While the circumstances might have changed and there isn’t the same need to raise capital, the logic behind the separation of its core pallet business from Recall remains.
While Brambles has been in the document management business for decades, there is nothing synergistic about the combination of Recall and its core pallet and logistics operations and as, over the past decade, Brambles has shed its other unrelated activities the absence of an underpinning logic for retaining Recall has become ever more evident.
That’s not to say Recall isn’t a good and valuable business. When it was on the market there was a lot of interest from trade and financial buyers around Brambles’ asking price of about $2 billion until the financial market volatility made the funding of an offer problematic.
Despite a material blip in Recall’s performance that was revealed today – its sales are expected to be down 3 per cent and its underlying earnings are expected to fall from $US174 million to between $US138 million and $US142 million this financial year – the group has demonstrated very attractive financial performance characteristics over a long period.
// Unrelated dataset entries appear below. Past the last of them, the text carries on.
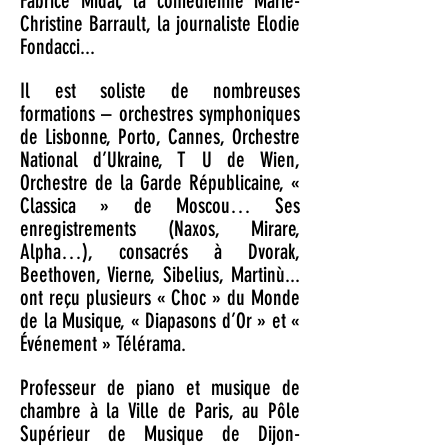
Fabrice Midal, la comédienne Marie-
Christine Barrault, la journaliste Elodie
Fondacci...
Il est soliste de nombreuses
formations – orchestres symphoniques
de Lisbonne, Porto, Cannes, Orchestre
National d’Ukraine, T U de Wien,
Orchestre de la Garde Républicaine, «
Classica » de Moscou… Ses
enregistrements (Naxos, Mirare,
Alpha…), consacrés à Dvorak,
Beethoven, Vierne, Sibelius, Martinù...
ont reçu plusieurs « Choc » du Monde
de la Musique, « Diapasons d’Or » et «
Événement » Télérama.
Professeur de piano et musique de
chambre à la Ville de Paris, au Pôle
Supérieur de Musique de Dijon-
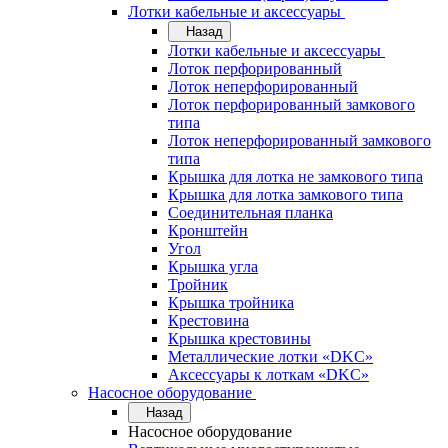
Лотки кабельные и аксессуары
Назад
Лотки кабельные и аксессуары
Лоток перфорированный
Лоток неперфорированный
Лоток перфорированный замкового
типа
Лоток неперфорированный замкового
типа
Крышка для лотка не замкового типа
Крышка для лотка замкового типа
Соединительная планка
Кронштейн
Угол
Крышка угла
Тройник
Крышка тройника
Крестовина
Крышка крестовины
Металлические лотки «DKC»
Аксессуары к лоткам «DKC»
Насосное оборудование
Назад
Насосное оборудование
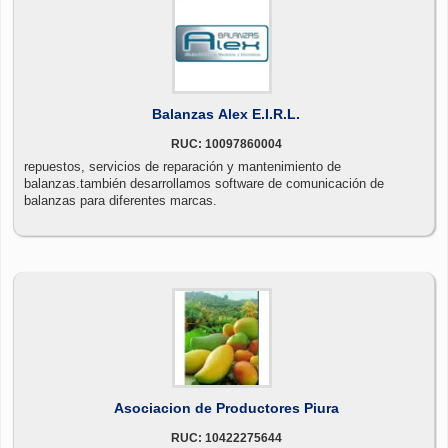
Balanzas Alex E.I.R.L.
RUC: 10097860004
repuestos, servicios de reparación y mantenimiento de
balanzas.también desarrollamos software de comunicación de
balanzas para diferentes marcas.
Asociacion de Productores Piura
RUC: 10422275644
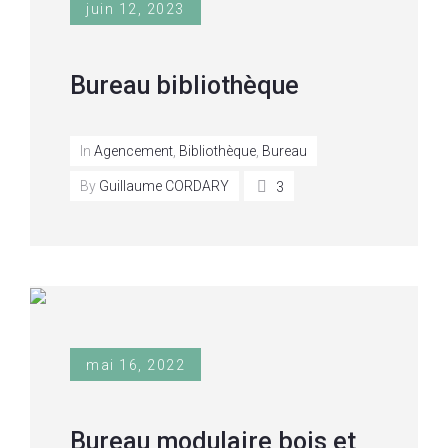
juin 12, 2023
Bureau bibliothèque
In
Agencement
,
Bibliothèque
,
Bureau
By
Guillaume CORDARY
3
mai 16, 2022
Bureau modulaire bois et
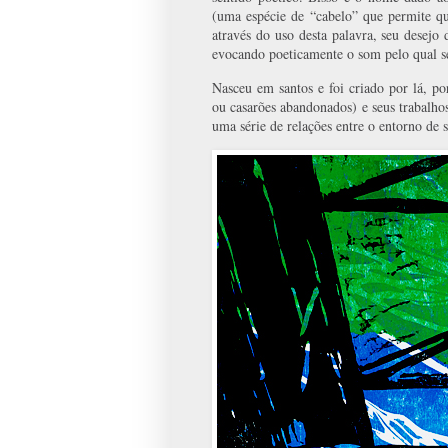
(uma espécie de “cabelo” que permite qu
através do uso desta palavra, seu desejo
evocando poeticamente o som pelo qual s
Nasceu em santos e foi criado por lá, po
ou casarões abandonados) e seus trabalhos
uma série de relações entre o entorno de s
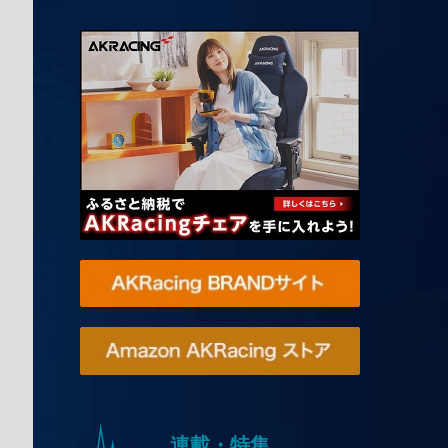
連載・特集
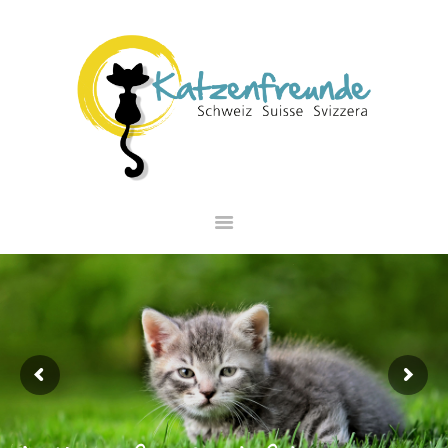
NEWS
VERMITTLUNG
INTERESSANTES
WIE HELFEN
VEREIN
SHOP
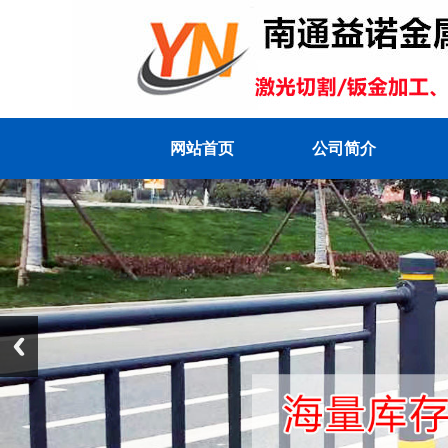
网站首页
公司简介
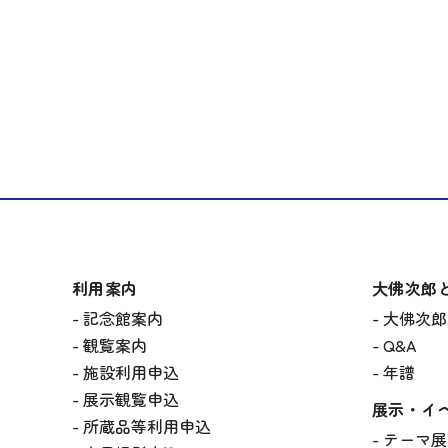
利用案内
大佛次郎
記念館案内
大佛次郎
観覧案内
Q&A
施設利用申込
年譜
展示観覧申込
展示・イ
所蔵品等利用申込
テーマ展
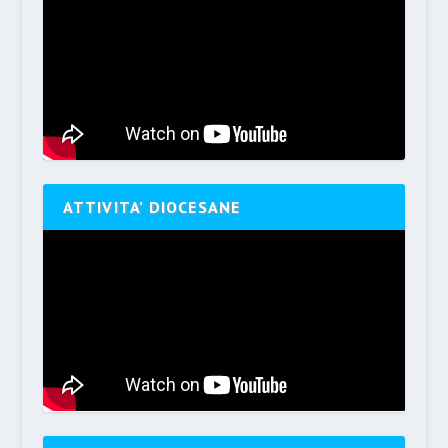
ATTIVITA’ DIOCESANE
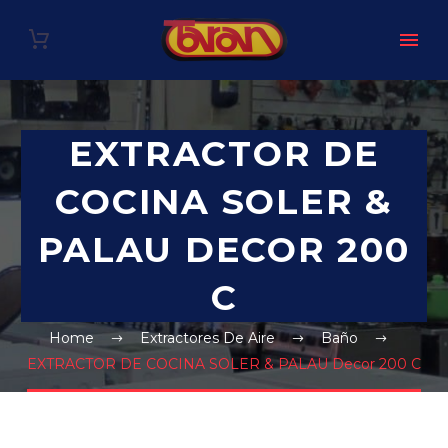
EXTRACTOR DE
COCINA SOLER &
PALAU DECOR 200
C
Home
Extractores De Aire
Baño
EXTRACTOR DE COCINA SOLER & PALAU Decor 200 C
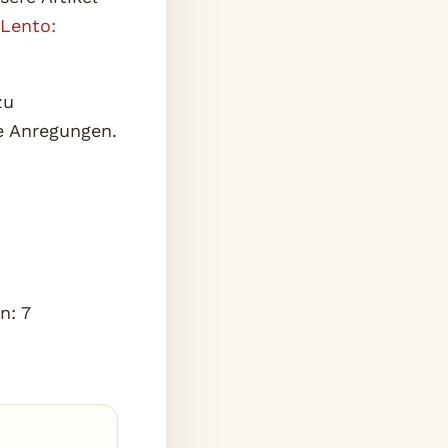
Lento:
zu
e Anregungen.
en:
7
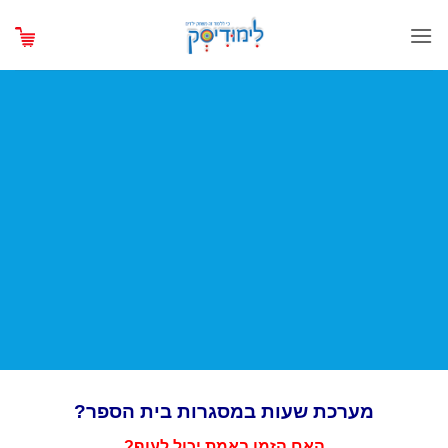
Ski
t
conten
הכנה לכיתה א'
– יוצרים יחד
מערכת שעות
מערכת שעות במסגרות בית הספר?
האם הזמן באמת יכול לעוף?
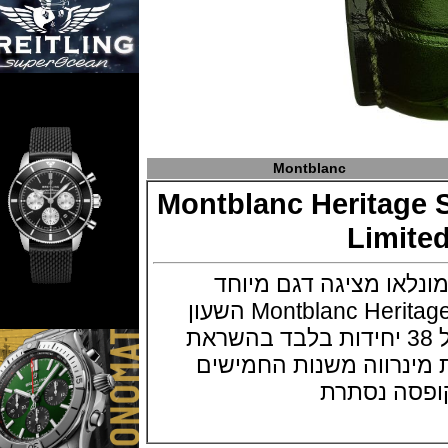
Montblanc
Montblanc Herita
Limi
ו מציגה דגם מיוחד
Montblanc Heritage Small Seconds 38 השעון
במהדורה מוגבלת של 38 יחידות בלבד בהשראת
נרווה משנות החמישים
ה נסתרת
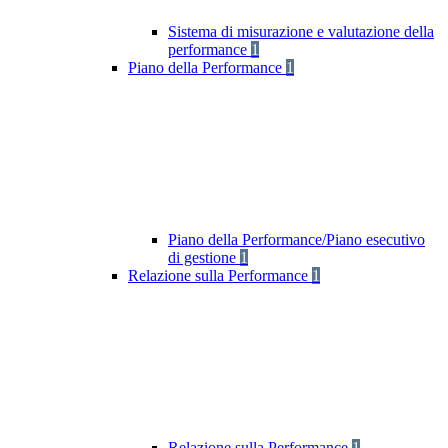
Sistema di misurazione e valutazione della
performance
1
Piano della Performance
1
Piano della Performance/Piano esecutivo
di gestione
1
Relazione sulla Performance
1
Relazione sulla Performance
1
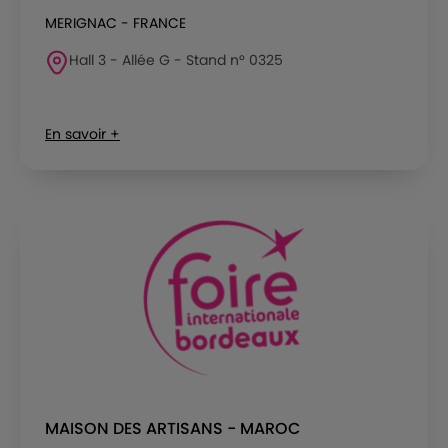
MERIGNAC - FRANCE
Hall 3 - Allée G - Stand n° 0325
En savoir +
MAISON DES ARTISANS - MAROC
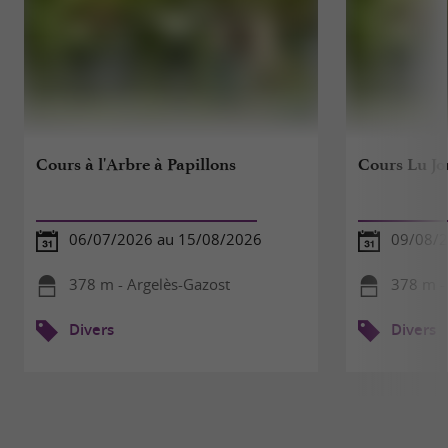
Cours à l'Arbre à Papillons
Cours Lu Jon
06/07/2026 au 15/08/2026
09/08/
378 m - Argelès-Gazost
378 m -
Divers
Divers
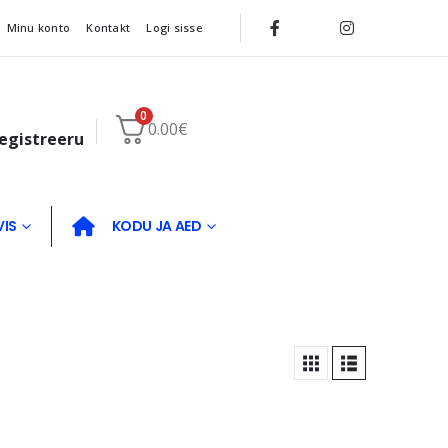
Minu konto
Kontakt
Logi sisse
0
0.00
€
registreeru
VIS
KODU JA AED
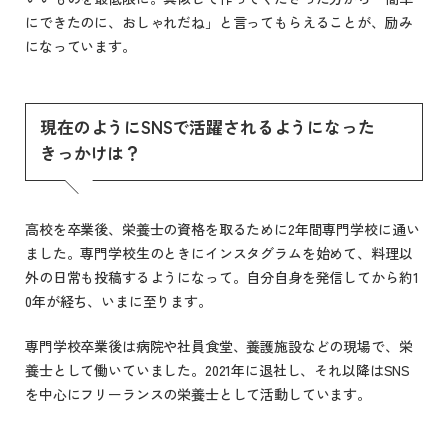
にできたのに、おしゃれだね」と言ってもらえることが、励み
になっています。
現在のようにSNSで活躍されるようになった
きっかけは？
高校を卒業後、栄養士の資格を取るために2年間専門学校に通い
ました。専門学校生のときにインスタグラムを始めて、料理以
外の日常も投稿するようになって。自分自身を発信してから約1
0年が経ち、いまに至ります。
専門学校卒業後は病院や社員食堂、養護施設などの現場で、栄
養士として働いていました。2021年に退社し、それ以降はSNS
を中心にフリーランスの栄養士として活動しています。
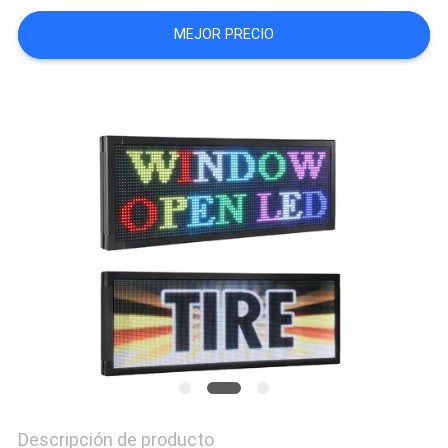
MEJOR PRECIO
PIDA
UNA
CITA
MAPA
DEL
SITIO
PRIVACY
POLICY
Descripción de producto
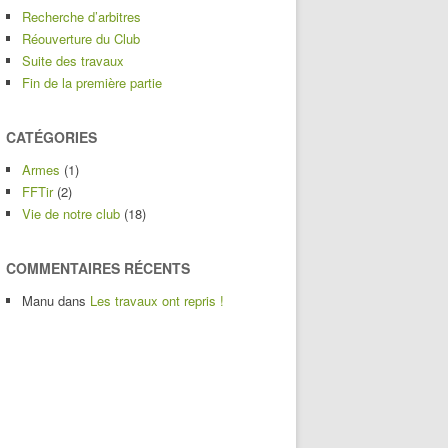
Recherche d’arbitres
Réouverture du Club
Suite des travaux
Fin de la première partie
CATÉGORIES
Armes
(1)
FFTir
(2)
Vie de notre club
(18)
COMMENTAIRES RÉCENTS
Manu
dans
Les travaux ont repris !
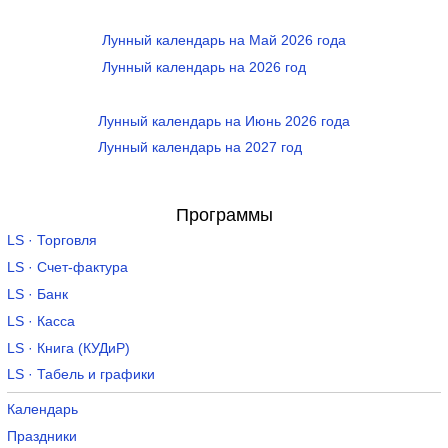
Лунный календарь на Май 2026 года
Лунный календарь на 2026 год
Лунный календарь на Июнь 2026 года
Лунный календарь на 2027 год
Программы
LS · Торговля
LS · Счет-фактура
LS · Банк
LS · Касса
LS · Книга (КУДиР)
LS · Табель и графики
Календарь
Праздники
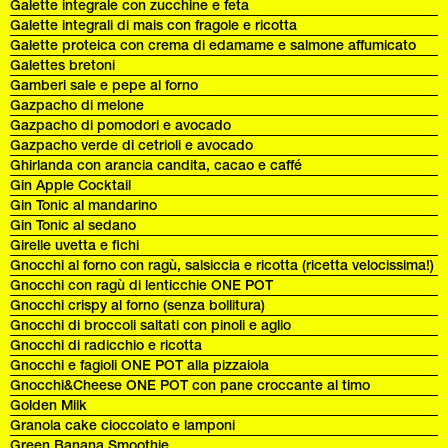
Galette integrale con zucchine e feta
Galette integrali di mais con fragole e ricotta
Galette proteica con crema di edamame e salmone affumicato
Galettes bretoni
Gamberi sale e pepe al forno
Gazpacho di melone
Gazpacho di pomodori e avocado
Gazpacho verde di cetrioli e avocado
Ghirlanda con arancia candita, cacao e caffé
Gin Apple Cocktail
Gin Tonic al mandarino
Gin Tonic al sedano
Girelle uvetta e fichi
Gnocchi al forno con ragù, salsiccia e ricotta (ricetta velocissima!)
Gnocchi con ragù di lenticchie ONE POT
Gnocchi crispy al forno (senza bollitura)
Gnocchi di broccoli saltati con pinoli e aglio
Gnocchi di radicchio e ricotta
Gnocchi e fagioli ONE POT alla pizzaiola
Gnocchi&Cheese ONE POT con pane croccante al timo
Golden Milk
Granola cake cioccolato e lamponi
Green Banana Smoothie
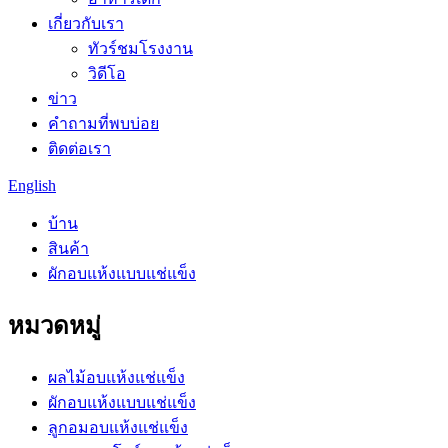
เกี่ยวกับเรา
ทัวร์ชมโรงงาน
วิดีโอ
ข่าว
คำถามที่พบบ่อย
ติดต่อเรา
English
บ้าน
สินค้า
ผักอบแห้งแบบแช่แข็ง
หมวดหมู่
ผลไม้อบแห้งแช่แข็ง
ผักอบแห้งแบบแช่แข็ง
ลูกอมอบแห้งแช่แข็ง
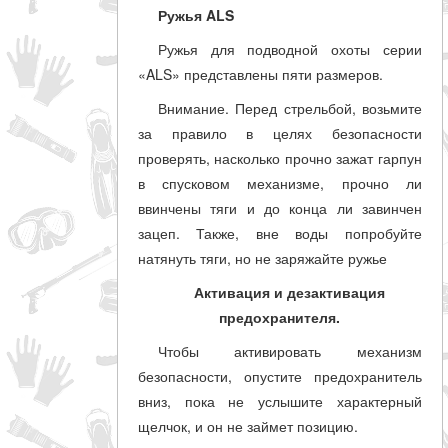
Ружья ALS
Ружья для подводной охоты серии
«ALS» представлены пяти размеров.
Внимание. Перед стрельбой, возьмите
за правило в целях безопасности
проверять, насколько прочно зажат гарпун
в спусковом механизме, прочно ли
ввинчены тяги и до конца ли завинчен
зацеп. Также, вне воды попробуйте
натянуть тяги, но не заряжайте ружье
Активация и дезактивация
предохранителя.
Чтобы активировать механизм
безопасности, опустите предохранитель
вниз, пока не услышите характерный
щелчок, и он не займет позицию.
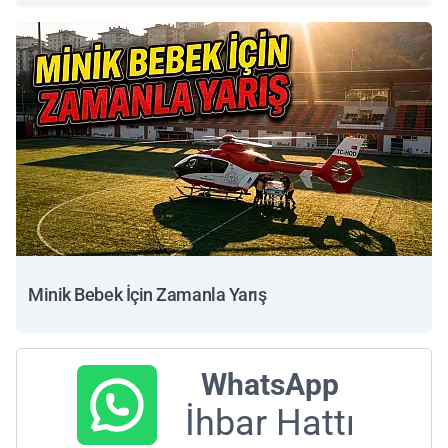
Minik Bebek İçin Zamanla Yarış
WhatsApp
İhbar Hattı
Until this year it has grown sales and earnings steadily, generated very strong cash flows and produced returns on capital pushing towards the mid-teens. Unlike the pallet operations, it hasn’t been a business that needed much capital. Within Brambles, however, it has been very much a secondary business with the pallet operations dominating the group and market’s focus.
The demerger – giving the business to Brambles shareholders – is a sensible option, particularly given the lower earnings this year. Brambles doesn’t need new capital and its shareholders will have the option of retaining an exposure to Recall’s return to sales and earnings growth that Brambles expects in 2013-14.
Separation will allow Brambles’ board and management to focus exclusively on the pallet businesses and give Recall’s new board and existing management the freedom to use its cash flows to grow its operations or to return surplus cash to shareholders.
Recall will start its independent existence with about $US450 million of net debt and something over $US400 million of lease liabilities, well positioned to fund growth across its global footprint and, in particular, Asia where it has a modest foothold relative to its operations in the Americas, Europe and Australasia.
The continuing Brambles business appears to be in good shape, with the group maintaining its guidance of an underlying profit of $US1.03 billion to $US1.06 billion this financial year despite the lower contribution from Recall.
The relatively modest size of Recall’s contribution to the overall group’s earnings base and value – Brambles has a market capitalisation of more than $14 billion – makes the logic of a demerger even more compelling. Distancing Recall and its cash flows from its core won’t have any material impact on Brambles’ ability to pursue its own ambitions.